なんでも内科診療日誌

とりあえず何でも診ている内科の診療記録

年中喘鳴あり

2016年08月17日 | Weblog

 86歳男性が1週間前から肺炎で入院していた。脳幹梗塞で神経内科に入院した既往がある。9年前に急性冠症候群で循環器科に入院して、PCIを受けた。その年と2年後まで心不全での入院があった。もともと喫煙歴があり、慢性閉塞性肺疾患(肺気腫)を認めるが、喘鳴も常にあった。今時だとACOSということになるが、慢性的な喘息症状の患者さんだった。

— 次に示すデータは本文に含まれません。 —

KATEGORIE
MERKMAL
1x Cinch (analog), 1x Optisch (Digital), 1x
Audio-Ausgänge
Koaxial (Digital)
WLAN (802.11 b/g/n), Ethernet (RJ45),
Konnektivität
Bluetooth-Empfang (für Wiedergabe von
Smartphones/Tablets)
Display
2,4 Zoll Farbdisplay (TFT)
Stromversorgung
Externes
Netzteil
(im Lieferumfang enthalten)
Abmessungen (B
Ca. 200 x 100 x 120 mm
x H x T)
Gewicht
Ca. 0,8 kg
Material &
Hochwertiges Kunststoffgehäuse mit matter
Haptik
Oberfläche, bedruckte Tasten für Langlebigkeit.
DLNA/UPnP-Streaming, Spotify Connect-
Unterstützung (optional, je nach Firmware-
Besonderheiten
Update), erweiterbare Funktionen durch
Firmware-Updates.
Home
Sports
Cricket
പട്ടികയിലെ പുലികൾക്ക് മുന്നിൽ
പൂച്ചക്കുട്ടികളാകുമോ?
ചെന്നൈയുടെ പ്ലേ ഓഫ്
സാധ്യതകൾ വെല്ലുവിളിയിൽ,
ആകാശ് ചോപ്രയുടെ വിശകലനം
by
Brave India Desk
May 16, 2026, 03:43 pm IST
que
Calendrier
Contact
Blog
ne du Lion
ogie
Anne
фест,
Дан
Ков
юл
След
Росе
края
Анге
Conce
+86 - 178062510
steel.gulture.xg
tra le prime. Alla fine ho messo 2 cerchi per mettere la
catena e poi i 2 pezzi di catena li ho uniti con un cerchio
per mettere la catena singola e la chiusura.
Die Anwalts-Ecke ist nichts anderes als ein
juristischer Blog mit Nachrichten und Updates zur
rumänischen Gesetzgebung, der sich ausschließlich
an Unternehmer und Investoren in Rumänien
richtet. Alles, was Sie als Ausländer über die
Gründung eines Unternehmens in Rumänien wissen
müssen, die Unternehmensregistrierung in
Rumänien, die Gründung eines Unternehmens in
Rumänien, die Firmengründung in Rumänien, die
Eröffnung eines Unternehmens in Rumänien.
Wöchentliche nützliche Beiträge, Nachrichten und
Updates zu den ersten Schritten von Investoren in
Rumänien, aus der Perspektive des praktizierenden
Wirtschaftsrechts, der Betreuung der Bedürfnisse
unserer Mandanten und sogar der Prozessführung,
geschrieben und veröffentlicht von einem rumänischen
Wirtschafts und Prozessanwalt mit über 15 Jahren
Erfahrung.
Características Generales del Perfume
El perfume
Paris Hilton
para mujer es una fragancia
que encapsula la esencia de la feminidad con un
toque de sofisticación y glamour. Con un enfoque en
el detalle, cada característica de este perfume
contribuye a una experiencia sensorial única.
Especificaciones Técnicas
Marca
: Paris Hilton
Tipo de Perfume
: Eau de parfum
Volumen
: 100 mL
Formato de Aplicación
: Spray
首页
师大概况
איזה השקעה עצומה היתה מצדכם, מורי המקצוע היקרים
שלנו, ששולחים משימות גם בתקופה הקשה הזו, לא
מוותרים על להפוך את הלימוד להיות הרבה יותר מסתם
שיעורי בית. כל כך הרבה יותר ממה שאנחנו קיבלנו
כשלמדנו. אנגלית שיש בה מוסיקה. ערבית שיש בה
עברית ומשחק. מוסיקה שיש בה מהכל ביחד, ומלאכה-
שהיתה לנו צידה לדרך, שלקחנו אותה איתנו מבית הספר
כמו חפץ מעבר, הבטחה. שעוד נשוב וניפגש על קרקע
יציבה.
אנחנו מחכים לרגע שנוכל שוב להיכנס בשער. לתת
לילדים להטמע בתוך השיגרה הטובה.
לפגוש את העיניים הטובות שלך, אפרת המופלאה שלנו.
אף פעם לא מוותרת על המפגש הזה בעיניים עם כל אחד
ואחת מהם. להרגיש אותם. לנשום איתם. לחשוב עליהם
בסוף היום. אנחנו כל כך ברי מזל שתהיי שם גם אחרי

 3年前から肺炎で内科入院を10回くらい入退院を繰り返していて、内科の若い先生が担当していた。その先生の退職に伴い、当方の外来い通院していたが、喘鳴が常にあった。直接世話をしているお嫁さんが、診察後にまた診察室に入ってきて。頑固でいうことを聞いてくれなくて困るとこぼしていた。類天疱瘡で皮膚科でステロイドが処方されていて、ステロイド糖尿病としてインスリン注射もしている。まさしくステロイド顔貌で、皮膚は薄く、ちょっと引っ張ると桃の皮のようにツルリと剥けてきそうだった。

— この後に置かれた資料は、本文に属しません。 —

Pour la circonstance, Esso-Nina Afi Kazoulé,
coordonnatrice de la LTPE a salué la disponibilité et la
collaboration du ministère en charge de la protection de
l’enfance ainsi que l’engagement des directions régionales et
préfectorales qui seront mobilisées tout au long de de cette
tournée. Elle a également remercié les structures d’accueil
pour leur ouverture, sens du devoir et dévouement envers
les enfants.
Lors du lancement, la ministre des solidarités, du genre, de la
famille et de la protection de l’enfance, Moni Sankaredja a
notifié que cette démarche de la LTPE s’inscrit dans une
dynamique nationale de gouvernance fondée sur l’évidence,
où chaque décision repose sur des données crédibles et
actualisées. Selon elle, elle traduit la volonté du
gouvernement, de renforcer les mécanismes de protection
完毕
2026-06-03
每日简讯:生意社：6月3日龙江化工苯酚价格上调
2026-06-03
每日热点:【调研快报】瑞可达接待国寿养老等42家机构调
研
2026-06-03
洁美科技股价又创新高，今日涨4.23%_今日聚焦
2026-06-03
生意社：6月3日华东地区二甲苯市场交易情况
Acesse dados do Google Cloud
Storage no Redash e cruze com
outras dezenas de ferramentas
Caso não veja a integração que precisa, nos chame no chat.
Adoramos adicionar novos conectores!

 入院後は抗菌薬投与(セフトリアキソン)で改善してきて、食欲もよかった。検査値も改善して、なんとかなりそうだと思われた。以前診ていた循環器の先生から、循環器科通院から内科通院になってから久しいので、「まだ生きていたんですねえ」としみじみ言われた。これまでの10回近い入院では重症肺炎で危ない時もあり、DNRの方針となっていた(人工呼吸まではしないということ)。下手に人工呼吸で圧をかけると一気に気胸を起こしそうだった。

 ところが一昨日から喘鳴がひどくなり、ステロイド点滴投与を繰り返した。昨日家族が来て病状をきかれたが、一気に悪化する可能性もあるとお話した。特に併発症もないので、発作の治療をする以外に方法がなかった。

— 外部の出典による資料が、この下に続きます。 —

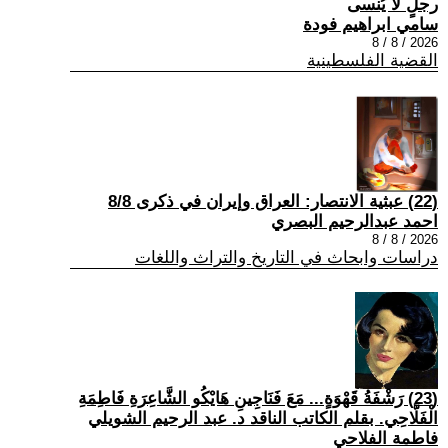
رجلٍ لا يُنسى
سامي ابراهيم فودة
2026 / 8 / 8
القضية الفلسطينية
(22) عبثية الانتصار: العراق وإيران في ذكرى 8/8
احمد عبدالرحيم البصري
2026 / 8 / 8
دراسات وابحاث في التاريخ والتراث واللغات
(23) رَشْفَةُ قَهْوَةٍ... مَعَ فَنَاجِينِ هَايْكُو الشَّاعِرَةِ فَاطِمَةِ
الْفَلَّاحِي. بقلم الكاتب الناقد د. عبد الرحيم الشويلي
فاطمة الفلاحي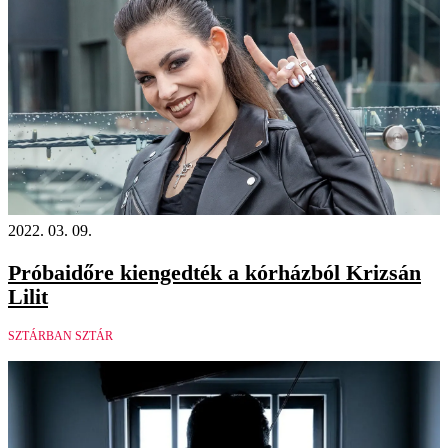
2022. 03. 09.
Próbaidőre kiengedték a kórházból Krizsán
Lilit
SZTÁRBAN SZTÁR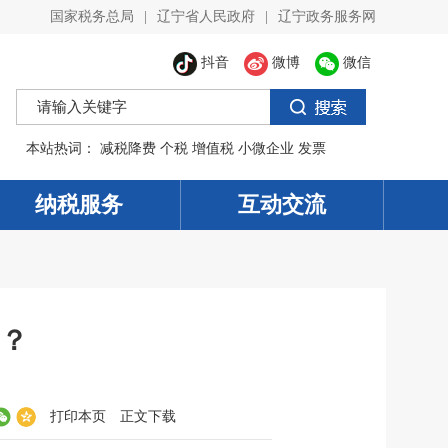
国家税务总局
|
辽宁省人民政府
|
辽宁政务服务网
抖音
微博
微信
本站热词：
减税降费
个税
增值税
小微企业
发票
纳税服务
互动交流
？
打印本页
正文下载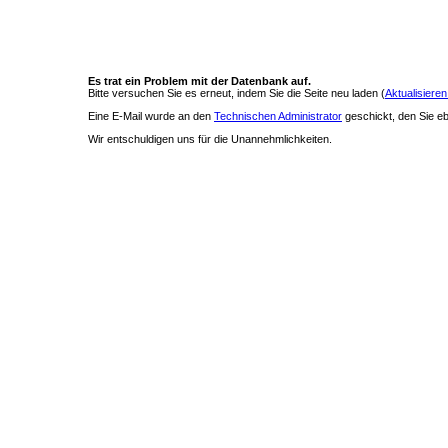
Es trat ein Problem mit der Datenbank auf.
Bitte versuchen Sie es erneut, indem Sie die Seite neu laden (
Aktualisieren
Eine E-Mail wurde an den
Technischen Administrator
geschickt, den Sie ebe
Wir entschuldigen uns für die Unannehmlichkeiten.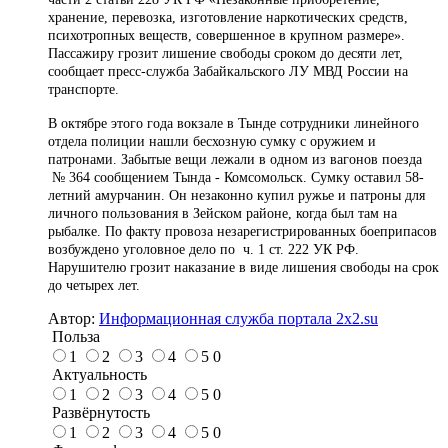
хранение, перевозка, изготовление наркотических средств,
психотропных веществ, совершенное в крупном размере».
Пассажиру грозит лишение свободы сроком до десяти лет,
сообщает пресс-служба Забайкальского ЛУ МВД России на
транспорте.
В октябре этого года вокзале в Тынде сотрудники линейного
отдела полиции нашли бесхозную сумку с оружием и
патронами. Забытые вещи лежали в одном из вагонов поезда
№ 364 сообщением Тында - Комсомольск. Сумку оставил 58-
летний амурчанин. Он незаконно купил ружье и патроны для
личного пользования в Зейском районе, когда был там на
рыбалке. По факту провоза незарегистрированных боеприпасов
возбуждено уголовное дело по ч. 1 ст. 222 УК РФ.
Нарушителю грозит наказание в виде лишения свободы на срок
до четырех лет.
Автор:
Информационная служба портала 2x2.su
Польза
1
2
3
4
5
0
Актуальность
1
2
3
4
5
0
Развёрнутость
1
2
3
4
5
0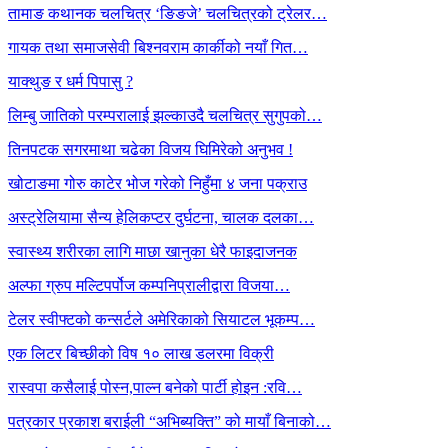
तामाङ कथानक चलचित्र ‘ङिङजे’ चलचित्रको ट्रेलर…
गायक तथा समाजसेवी बिश्नवराम कार्कीको नयाँ गित…
याक्थुङ र धर्म पिपासु ?
लिम्बु जातिको परम्परालाई झल्काउदै चलचित्र सुगुपको…
तिनपटक सगरमाथा चढेका विजय घिमिरेको अनुभव !
खोटाङमा गोरु काटेर भोज गरेको निहुँमा ४ जना पक्राउ
अस्ट्रेलियामा सैन्य हेलिकप्टर दुर्घटना, चालक दलका…
स्वास्थ्य शरीरका लागि माछा खानुका धेरै फाइदाजनक
अल्फा ग्रुप मल्टिपर्पोज कम्पनिप्रालीद्वारा विजया…
टेलर स्वीफ्टको कन्सर्टले अमेरिकाको सियाटल भूकम्प…
एक लिटर बिच्छीको विष १० लाख डलरमा विक्री
रास्वपा कसैलाई पोस्न,पाल्न बनेको पार्टी होइन :रवि…
पत्रकार प्रकाश बराईली “अभिब्यक्ति” को मायाँ बिनाको…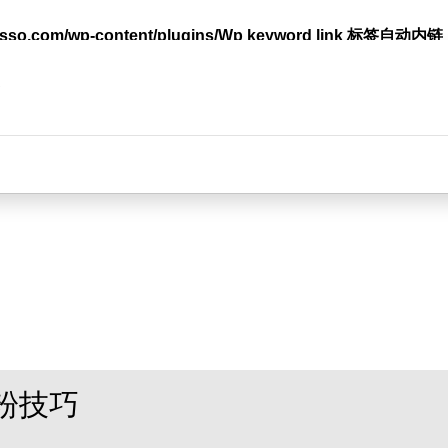
lasso.com/wp-content/plugins/Wp keyword link 标签
台
粉技巧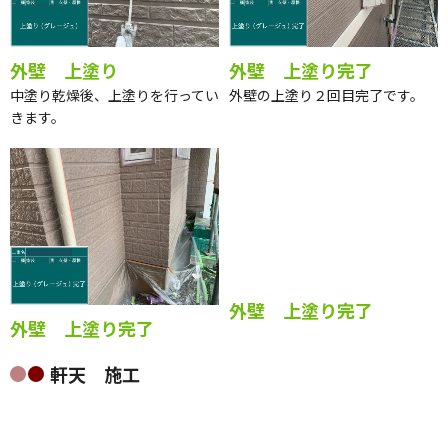
外壁 上塗り
外壁 上塗り完了
中塗り乾燥後、上塗りを行ってい
外壁の上塗り２回目完了です。
きます。
外壁 上塗り完了
外壁 上塗り完了
軒天 施工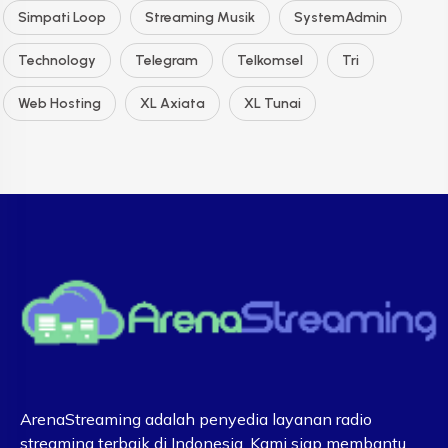
Simpati Loop
Streaming Musik
SystemAdmin
Technology
Telegram
Telkomsel
Tri
Web Hosting
XL Axiata
XL Tunai
ArenaStreaming adalah penyedia layanan radio
streaming terbaik di Indonesia. Kami siap membantu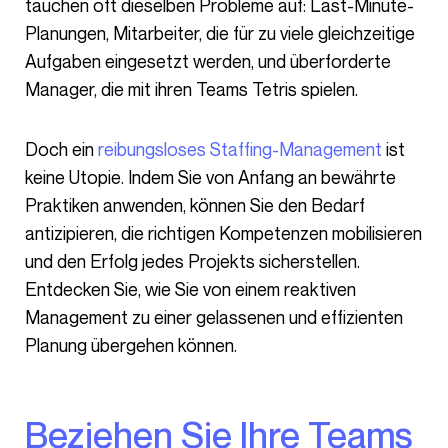
tauchen oft dieselben Probleme auf: Last-Minute-
Planungen, Mitarbeiter, die für zu viele gleichzeitige
Aufgaben eingesetzt werden, und überforderte
Manager, die mit ihren Teams Tetris spielen.
Doch ein
reibungsloses Staffing-Management
ist
keine Utopie. Indem Sie von Anfang an bewährte
Praktiken anwenden, können Sie den Bedarf
antizipieren, die richtigen Kompetenzen mobilisieren
und den Erfolg jedes Projekts sicherstellen.
Entdecken Sie, wie Sie von einem reaktiven
Management zu einer gelassenen und effizienten
Planung übergehen können.
Beziehen Sie Ihre Teams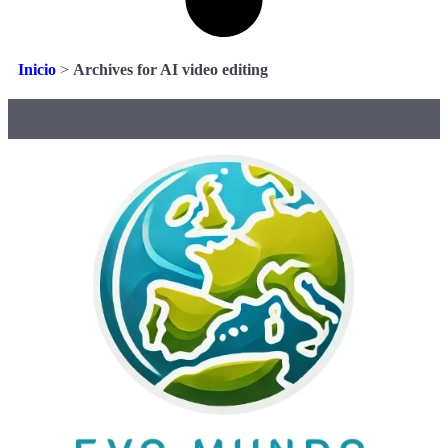
Inicio
>
Archives for AI video editing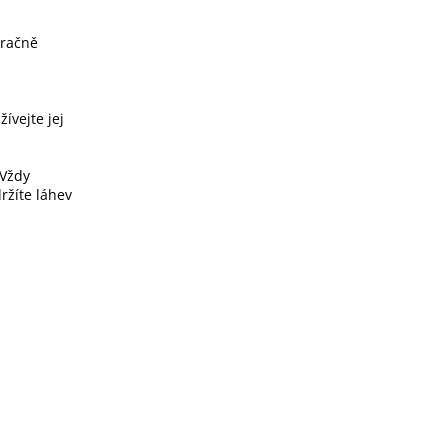
zračně
ívejte jej
 Vždy
ržíte láhev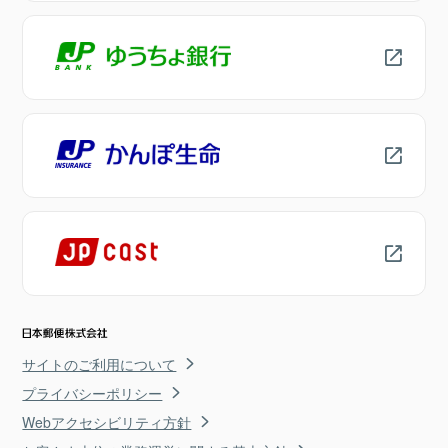
サイトのご利用について
プライバシーポリシー
Webアクセシビリティ方針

 昨日は酸素飽和度は保たれていたが、苦しいという訴えていた。家族は、とにかく苦痛がないようにしてほしいと希望した。精神的に興奮すると、よけいに喘鳴が悪化する。アタラックスを投与してみたが、効かない。安定剤の持続点滴もためらわれて、好ましくないとは思ったが、塩酸モルヒネを薄く流すことにした(5mg/日)。喘鳴は続いていたが(興奮が治まって程度は軽減)、呼吸苦の訴えはなくなり、笑顔が出る様になった。数日使用して中止したいが、どうにも後ろめたい治療ではある。追加したステロイドが効いてくるのを待つしかないようだ。